* WHAT THIS EXERCISE ASKS
(a) Repeat word for word the part of the superdeterminism thread that opens with the words containing "To solve the" and closes with "is elementary arithmetic.".
(b) Answer these questions from the superdeterminism thread:
(i) Who does it credit with the set-definition of a universal machine as a creative set?
(ii) What kind of Hausdorff dimension does it give for the boundary of a fractal?
(iii) Whose appeal does one writer say was left out of their work?

* DOCUMENT SEGMENT
────────────────────────────────────────

Here you are too much quick. Keep in mind that I have only natural numbers, and
that the observable is defined by what digital machine (number) can predict
about their accessible computational states. The point is that we cannot invoke
an ontological universe, given that we have arithmetic (just to define what is
a digital machine), and then we are confronted to the fist person indeterminacy
on all computations (in arithmetic) going through our actual states.
> The superdeterminism 'tHooft advanced and that others have taken up is really
> a form of hidden variable, and is not computable.
>
>
>>
>> So, while superdeterminism violates statistical independence this is all a
>> nonlocal hidden variable and thus unobservable. In ways this is where I
>> depart from Hossenfelder and Palmer, where Palmer uses a different concept
>> of incomputability, based on the idea of Smale et al on the need to compute
>> a fractal an infinite amount.
>
>
> I thought you did this.
>
>
> I worked this in a way similar to Hossenfelder and Palmer, but with out the
> appeal to Blum, Smale and Shub.
You will need to define “computable” in the context of the real number, for
which there is no CT thesis. I refer to avoid this. The real numbers exists in
arithmetic only as a kind of whole.
>
>
>
>> I appeal to the complement of a fractal, a fractal being a recursively
>> enumerable set
>
> Set of what?
>
>
>
> A fractal is a region of space that has a boundary with a Hausdorff dimension
> that is not integral. So it is a set of points or orbits under maps.
To solve the mind-body problem, such a notion of space can only be
phenomenological. It belongs to the imagination of the natural numbers, and
this has to be taken into account (and indeed that plays the main role in
making the logic of the observable into a quantum logic. My approach has to be
bottom up, where the bottom is elementary arithmetic.
>
>
>> and computable in a standard sense, but where the complement is not
>> computable.
>
> The complement of a creative set (the set-definition of a universal machine,
> due to Emil Post, and done before Church and Turing) is always non
> recursively enumerable.

────────────────────────────────────────

* SUPPLIED MATERIAL

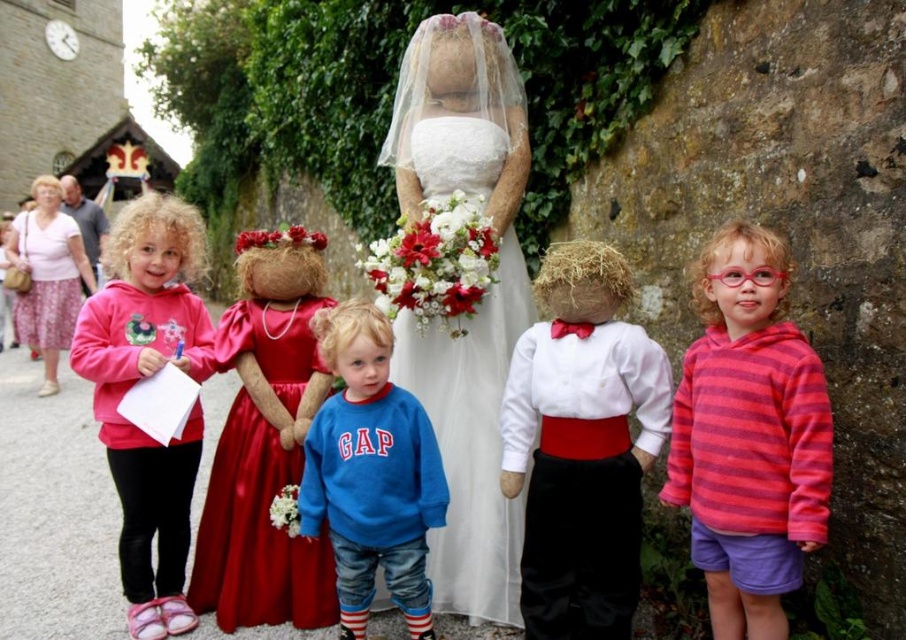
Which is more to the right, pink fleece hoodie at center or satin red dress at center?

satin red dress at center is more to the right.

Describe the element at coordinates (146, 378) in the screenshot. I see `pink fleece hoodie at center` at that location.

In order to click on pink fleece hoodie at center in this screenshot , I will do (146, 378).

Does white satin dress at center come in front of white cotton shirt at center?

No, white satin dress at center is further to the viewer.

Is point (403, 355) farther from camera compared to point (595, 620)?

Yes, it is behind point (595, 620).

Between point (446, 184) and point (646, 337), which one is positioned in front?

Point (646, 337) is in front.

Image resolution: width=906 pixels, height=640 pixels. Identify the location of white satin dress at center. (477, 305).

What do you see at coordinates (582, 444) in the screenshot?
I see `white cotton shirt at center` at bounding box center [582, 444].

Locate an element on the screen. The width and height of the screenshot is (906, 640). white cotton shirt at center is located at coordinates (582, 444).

────────────────────────────────────────

* RESPONSES FOR EACH TASK
(a)
To solve the mind-body problem, such a notion of space can only be
phenomenological. It belongs to the imagination of the natural numbers, and
this has to be taken into account (and indeed that plays the main role in
making the logic of the observable into a quantum logic. My approach has to be
bottom up, where the bottom is elementary arithmetic.

(b)
(i) Emil Post
(ii) One that is not integral
(iii) Blum, Smale and Shub